According to FINRA, Quint Capital Corporation was fined $35,000 and Alexander Norman Quint was fined $10,000 and suspended for five months after they permitted an individual who was statutorily disqualified to associate with the firm and engage in activities requiring registration as a municipal securities representative.
The case reveals a serious compliance failure in the firm's supervision of disqualified individuals. While FINRA's National Adjudicatory Counsel initially approved an application for the disqualified individual to work at the firm, this approval was contingent on SEC authorization that never came. Despite knowing the approval was not effective, Quint and the firm provided the individual with passwords and system access to trade municipal bonds.
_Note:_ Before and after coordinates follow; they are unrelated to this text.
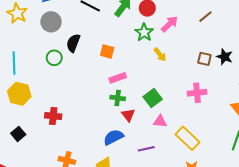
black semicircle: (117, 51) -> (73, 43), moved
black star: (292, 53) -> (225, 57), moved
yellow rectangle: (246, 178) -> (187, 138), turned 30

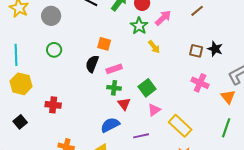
black semicircle: (73, 43) -> (92, 64), moved
pink cross: (197, 93) -> (200, 83), moved, turned 30
pink triangle: (160, 121) -> (154, 110), turned -40

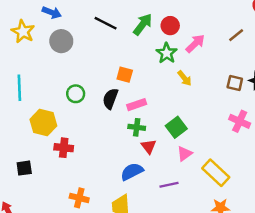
green circle: (54, 50) -> (76, 94), moved
yellow hexagon: (21, 84) -> (43, 123), moved
black square: (20, 122) -> (24, 168), turned 32

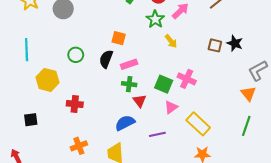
pink cross: (240, 121) -> (187, 79), moved
green square: (176, 127) -> (164, 84), turned -30
red cross: (64, 148) -> (75, 104), moved
orange cross: (79, 198) -> (79, 146), turned -35

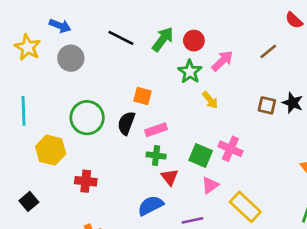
green circle: (76, 55) -> (87, 118), size x1.6
black square: (31, 120) -> (29, 201), turned -32

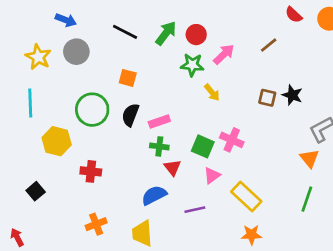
yellow star: (28, 47) -> (38, 57), moved
green star: (190, 72) -> (192, 65), turned -30
orange square: (143, 96) -> (128, 78), moved

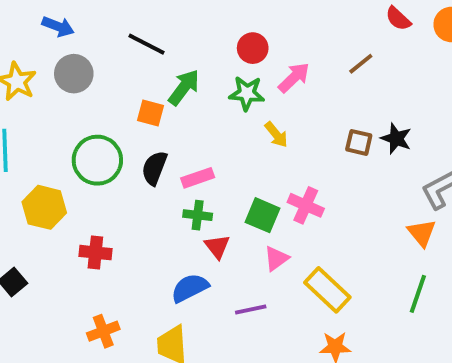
green arrow: (166, 33) -> (184, 87), moved

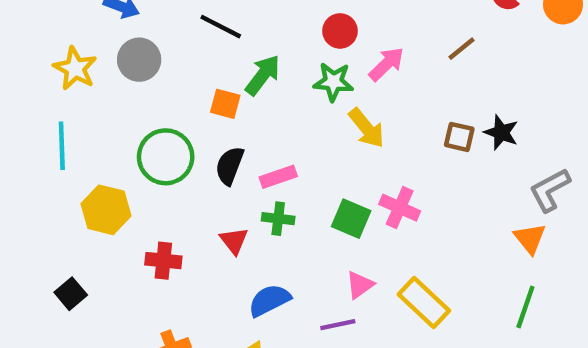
yellow arrow: (276, 135) -> (367, 128), size x1.4
red triangle: (217, 247) -> (234, 241), moved
pink triangle: (276, 258) -> (360, 285), moved

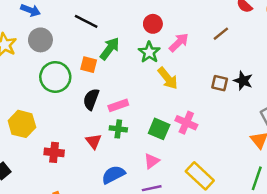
green star: (333, 82) -> (149, 52), turned 30
green circle: (166, 157) -> (55, 77), moved
pink triangle: (360, 285) -> (152, 161), moved

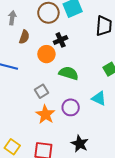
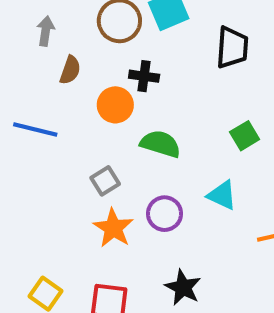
black cross: (61, 40) -> (144, 76), turned 32

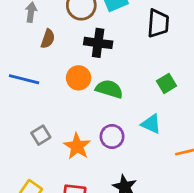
black cross: (144, 76) -> (98, 43), size x1.4
orange circle: (115, 105) -> (79, 78), moved
gray square: (105, 181) -> (41, 135), moved

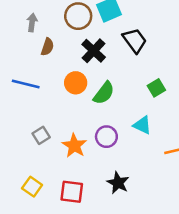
black trapezoid: (158, 23) -> (135, 40), moved, turned -40
black cross: (98, 43) -> (94, 51), turned 35
green semicircle: (109, 89) -> (104, 93), turned 110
The individual then referred four customers to the firm, discussed municipal securities transactions with them, and executed trades on their behalf—all while not properly registered.
This case highlights the importance of understanding conditional regulatory approvals. The firm and its principal misinterpreted FINRA's notice, treating it as effective authorization when it explicitly stated that SEC approval was still required. This oversight allowed an individual with a history of securities violations—including an SEC bar and federal court injunction—to conduct securities business improperly.
Investors should understand that firms have strict obligations to ensure all personnel are properly registered and qualified. Statutory disqualifications exist to protect investors from individuals who have violated securities laws. When firms circumvent these protections, even unintentionally, they put customers at risk. This case demonstrates why it's important for investors to verify that their financial professionals are properly registered through FINRA's BrokerCheck system, which discloses any disciplinary history or registration issues.